Repeat each line of the data below exactly, but skip the pictures.

(Items listed in a dataset)
Segment Open

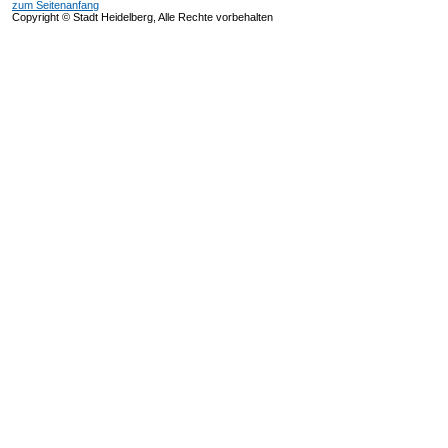
zum Seitenanfang
Copyright © Stadt Heidelberg, Alle Rechte vorbehalten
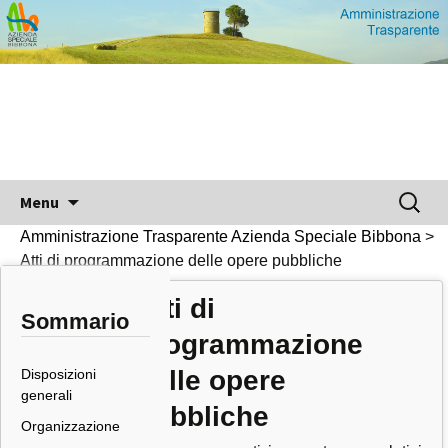
Vai al contenuto
Ricerc
Menu
per:
Amministrazione Trasparente Azienda Speciale Bibbona
>
Atti di programmazione delle opere pubbliche
Atti di
Sommario
programmazione
delle opere
Disposizioni
generali
pubbliche
Organizzazione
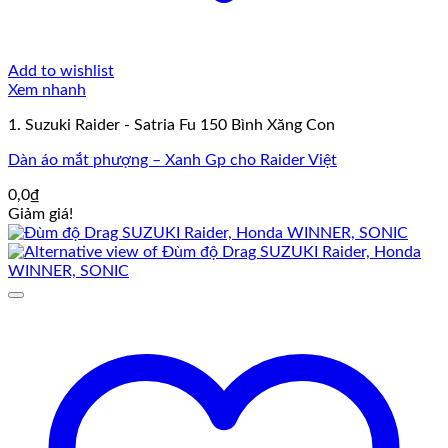
Add to wishlist
Xem nhanh
1. Suzuki Raider - Satria Fu 150 Bình Xăng Con
Dàn áo mắt phượng – Xanh Gp cho Raider Việt
0,0
₫
Giảm giá!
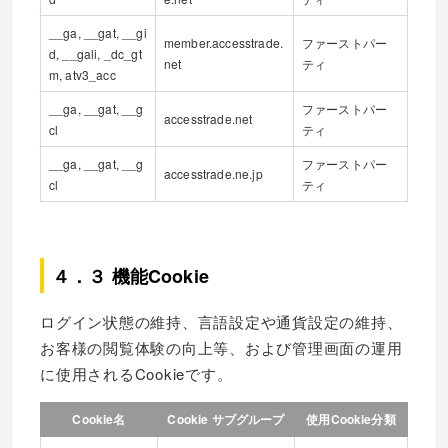
__ga, __gat, __gi
member.accesstrade.
ファーストパー
d, __gali, _dc_gt
net
ティ
m, atv3_acc
__ga, __gat, __g
ファーストパー
accesstrade.net
cl
ティ
__ga, __gat, __g
ファーストパー
accesstrade.ne.jp
cl
ティ
４．３ 機能Cookie
ログイン状態の維持、言語設定や通貨設定の維持、
お客様の閲覧体験の向上等、および管理画面の運用
に使用されるCookieです。
Cookie名
Cookie サブグループ
使用Cookie分類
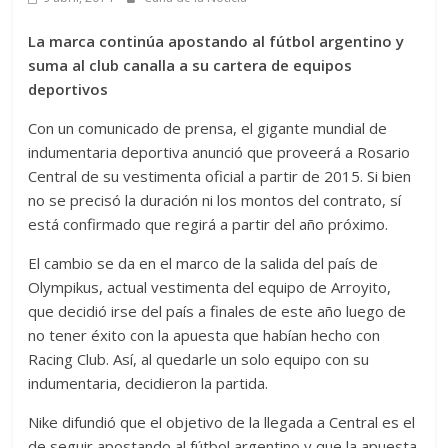
La marca continúa apostando al fútbol argentino y
suma al club canalla a su cartera de equipos
deportivos
Con un comunicado de prensa, el gigante mundial de
indumentaria deportiva anunció que proveerá a Rosario
Central de su vestimenta oficial a partir de 2015. Si bien
no se precisó la duración ni los montos del contrato, sí
está confirmado que regirá a partir del año próximo.
El cambio se da en el marco de la salida del país de
Olympikus, actual vestimenta del equipo de Arroyito,
que decidió irse del país a finales de este año luego de
no tener éxito con la apuesta que habían hecho con
Racing Club. Así, al quedarle un solo equipo con su
indumentaria, decidieron la partida.
Nike difundió que el objetivo de la llegada a Central es el
de seguir apostando al fútbol argentino y que la apuesta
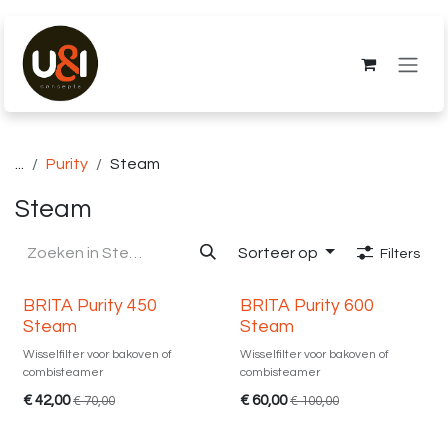
Overslaan naar inhoud
...
Purity
Steam
Steam
Sorteer op
Filters
Uitverkoop
Uitverkoop
BRITA Purity 450
BRITA Purity 600
Steam
Steam
Wisselfilter voor bakoven of
Wisselfilter voor bakoven of
combisteamer
combisteamer
€
42,00
€
60,00
€
70,00
€
100,00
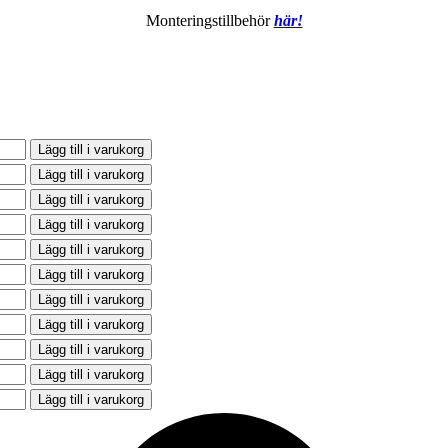
Monteringstillbehör
här!
Lägg till i varukorg
Lägg till i varukorg
Lägg till i varukorg
Lägg till i varukorg
Lägg till i varukorg
Lägg till i varukorg
Lägg till i varukorg
Lägg till i varukorg
Lägg till i varukorg
Lägg till i varukorg
Lägg till i varukorg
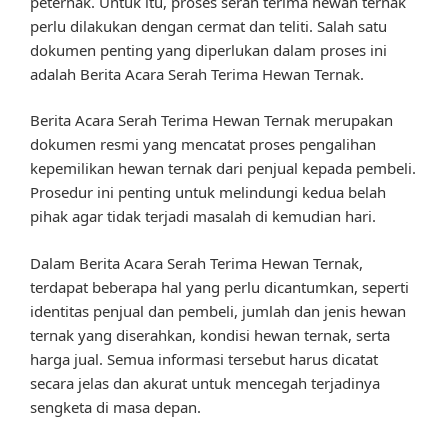
peternak. Untuk itu, proses serah terima hewan ternak
perlu dilakukan dengan cermat dan teliti. Salah satu
dokumen penting yang diperlukan dalam proses ini
adalah Berita Acara Serah Terima Hewan Ternak.
Berita Acara Serah Terima Hewan Ternak merupakan
dokumen resmi yang mencatat proses pengalihan
kepemilikan hewan ternak dari penjual kepada pembeli.
Prosedur ini penting untuk melindungi kedua belah
pihak agar tidak terjadi masalah di kemudian hari.
Dalam Berita Acara Serah Terima Hewan Ternak,
terdapat beberapa hal yang perlu dicantumkan, seperti
identitas penjual dan pembeli, jumlah dan jenis hewan
ternak yang diserahkan, kondisi hewan ternak, serta
harga jual. Semua informasi tersebut harus dicatat
secara jelas dan akurat untuk mencegah terjadinya
sengketa di masa depan.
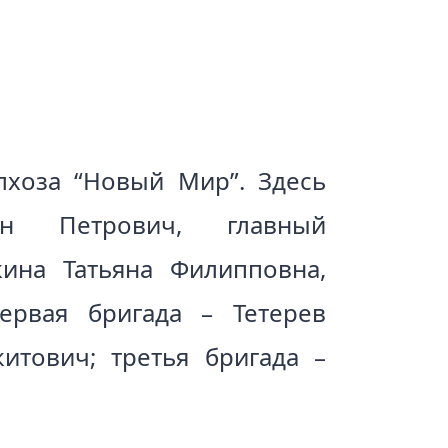
лхоза “Новый Мир”. Здесь
ан Петрович, главный
ина Татьяна Филипповна,
ервая бригада – Тетерев
итович; третья бригада –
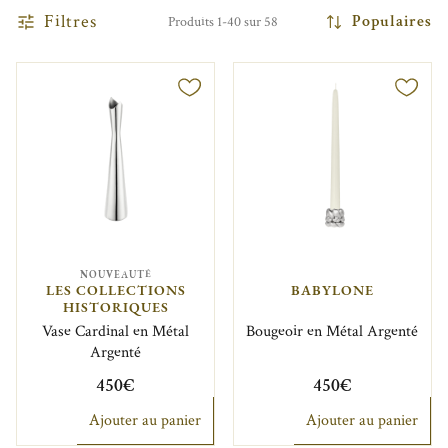
Filtres
Populaires
Produits 1-40 sur 58
NOUVEAUTÉ
LES COLLECTIONS
BABYLONE
HISTORIQUES
Vase Cardinal en Métal
Bougeoir en Métal Argenté
Argenté
450€
450€
Ajouter au panier
Ajouter au panier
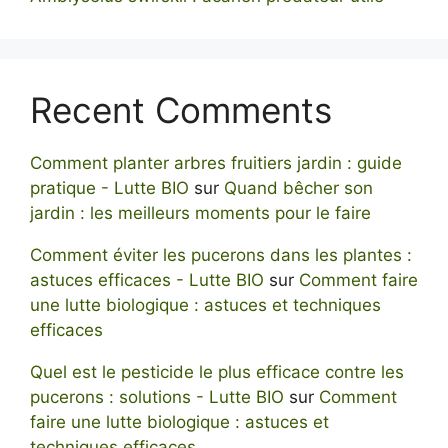
Recent Comments
Comment planter arbres fruitiers jardin : guide
pratique - Lutte BIO
sur
Quand bêcher son
jardin : les meilleurs moments pour le faire
Comment éviter les pucerons dans les plantes :
astuces efficaces - Lutte BIO
sur
Comment faire
une lutte biologique : astuces et techniques
efficaces
Quel est le pesticide le plus efficace contre les
pucerons : solutions - Lutte BIO
sur
Comment
faire une lutte biologique : astuces et
techniques efficaces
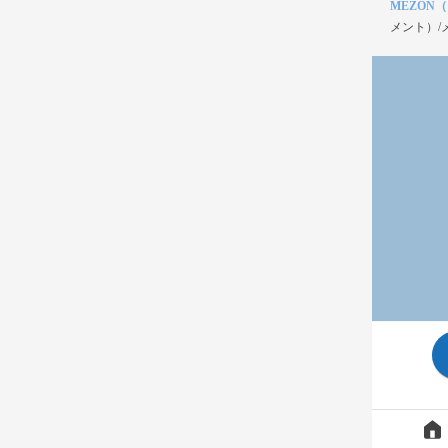
MEZON
メント）/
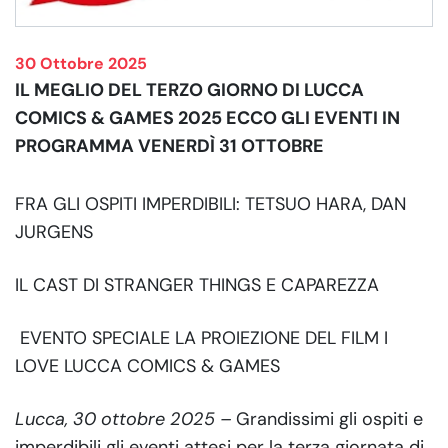
30 Ottobre 2025
IL MEGLIO DEL TERZO GIORNO DI LUCCA
COMICS & GAMES 2025 ECCO GLI EVENTI IN
PROGRAMMA VENERDÌ 31 OTTOBRE
FRA GLI OSPITI IMPERDIBILI: TETSUO HARA, DAN
JURGENS
IL CAST DI STRANGER THINGS E CAPAREZZA
EVENTO SPECIALE LA PROIEZIONE DEL FILM I
LOVE LUCCA COMICS & GAMES
Lucca, 30 ottobre 2025 –
Grandissimi gli ospiti e
imperdibili gli eventi attesi per la terza giornata di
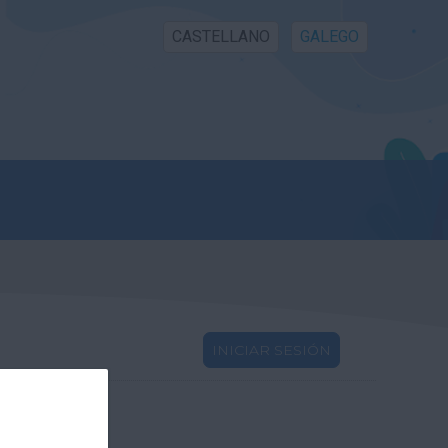
CASTELLANO
GALEGO
INICIAR SESIÓN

Segment Closed

= WRITTEN SOLUTION =
zum Seitenanfang
Copyright © Stadt Heidelberg, Alle Rechte vorbehalten
Vai al contenuto
Ricerc
Menu
per:
Amministrazione Trasparente Azienda Speciale Bibbona
>
Atti di programmazione delle opere pubbliche
Atti di
Sommario
programmazione
delle opere
Disposizioni
generali
pubbliche
Organizzazione
Add to wishlist
Xem nhanh
1. Suzuki Raider - Satria Fu 150 Bình Xăng Con
Dàn áo mắt phượng – Xanh Gp cho Raider Việt
0,0
₫
Giảm giá!
__ga, __gat, __gi
member.accesstrade.
ファーストパー
d, __gali, _dc_gt
net
ティ
m, atv3_acc
__ga, __gat, __g
ファーストパー
accesstrade.net
cl
ティ
__ga, __gat, __g
ファーストパー
accesstrade.ne.jp
cl
ティ
４．３ 機能Cookie
ログイン状態の維持、言語設定や通貨設定の維持、
お客様の閲覧体験の向上等、および管理画面の運用
に使用されるCookieです。
Cookie名
Cookie サブグループ
使用Cookie分類
La marca continúa apostando al fútbol argentino y
suma al club canalla a su cartera de equipos
deportivos
Con un comunicado de prensa, el gigante mundial de
indumentaria deportiva anunció que proveerá a Rosario
Central de su vestimenta oficial a partir de 2015. Si bien
no se precisó la duración ni los montos del contrato, sí
está confirmado que regirá a partir del año próximo.
El cambio se da en el marco de la salida del país de
Olympikus, actual vestimenta del equipo de Arroyito,
que decidió irse del país a finales de este año luego de
no tener éxito con la apuesta que habían hecho con
Racing Club. Así, al quedarle un solo equipo con su
indumentaria, decidieron la partida.
Nike difundió que el objetivo de la llegada a Central es el
de seguir apostando al fútbol argentino y que la apuesta
Overslaan naar inhoud
...
Purity
Steam
Steam
Sorteer op
Filters
Uitverkoop
Uitverkoop
BRITA Purity 450
BRITA Purity 600
Steam
Steam
Wisselfilter voor bakoven of
Wisselfilter voor bakoven of
combisteamer
combisteamer
€
42,00
€
60,00
€
70,00
€
100,00
Monteringstillbehör
här!
Lägg till i varukorg
Lägg till i varukorg
Lägg till i varukorg
Lägg till i varukorg
Lägg till i varukorg
Lägg till i varukorg
Lägg till i varukorg
Lägg till i varukorg
Lägg till i varukorg
Lägg till i varukorg
Lägg till i varukorg
peternak. Untuk itu, proses serah terima hewan ternak
perlu dilakukan dengan cermat dan teliti. Salah satu
dokumen penting yang diperlukan dalam proses ini
adalah Berita Acara Serah Terima Hewan Ternak.
Berita Acara Serah Terima Hewan Ternak merupakan
dokumen resmi yang mencatat proses pengalihan
kepemilikan hewan ternak dari penjual kepada pembeli.
Prosedur ini penting untuk melindungi kedua belah
pihak agar tidak terjadi masalah di kemudian hari.
Dalam Berita Acara Serah Terima Hewan Ternak,
terdapat beberapa hal yang perlu dicantumkan, seperti
identitas penjual dan pembeli, jumlah dan jenis hewan
ternak yang diserahkan, kondisi hewan ternak, serta
harga jual. Semua informasi tersebut harus dicatat
secara jelas dan akurat untuk mencegah terjadinya
sengketa di masa depan.
лхоза “Новый Мир”. Здесь
ан Петрович, главный
ина Татьяна Филипповна,
ервая бригада – Тетерев
итович; третья бригада –
Filtres
Populaires
Produits 1-40 sur 58
NOUVEAUTÉ
LES COLLECTIONS
BABYLONE
HISTORIQUES
Vase Cardinal en Métal
Bougeoir en Métal Argenté
Argenté
450€
450€
Ajouter au panier
Ajouter au panier
Recent Comments
Comment planter arbres fruitiers jardin : guide
pratique - Lutte BIO
sur
Quand bêcher son
jardin : les meilleurs moments pour le faire
Comment éviter les pucerons dans les plantes :
astuces efficaces - Lutte BIO
sur
Comment faire
une lutte biologique : astuces et techniques
efficaces
Quel est le pesticide le plus efficace contre les
pucerons : solutions - Lutte BIO
sur
Comment
faire une lutte biologique : astuces et
techniques efficaces
MEZON
メント）/
30 Ottobre 2025
IL MEGLIO DEL TERZO GIORNO DI LUCCA
COMICS & GAMES 2025 ECCO GLI EVENTI IN
PROGRAMMA VENERDÌ 31 OTTOBRE
FRA GLI OSPITI IMPERDIBILI: TETSUO HARA, DAN
JURGENS
IL CAST DI STRANGER THINGS E CAPAREZZA
EVENTO SPECIALE LA PROIEZIONE DEL FILM I
LOVE LUCCA COMICS & GAMES
Lucca, 30 ottobre 2025 –
Grandissimi gli ospiti e
imperdibili gli eventi attesi per la terza giornata di
CASTELLANO
GALEGO
INICIAR SESIÓN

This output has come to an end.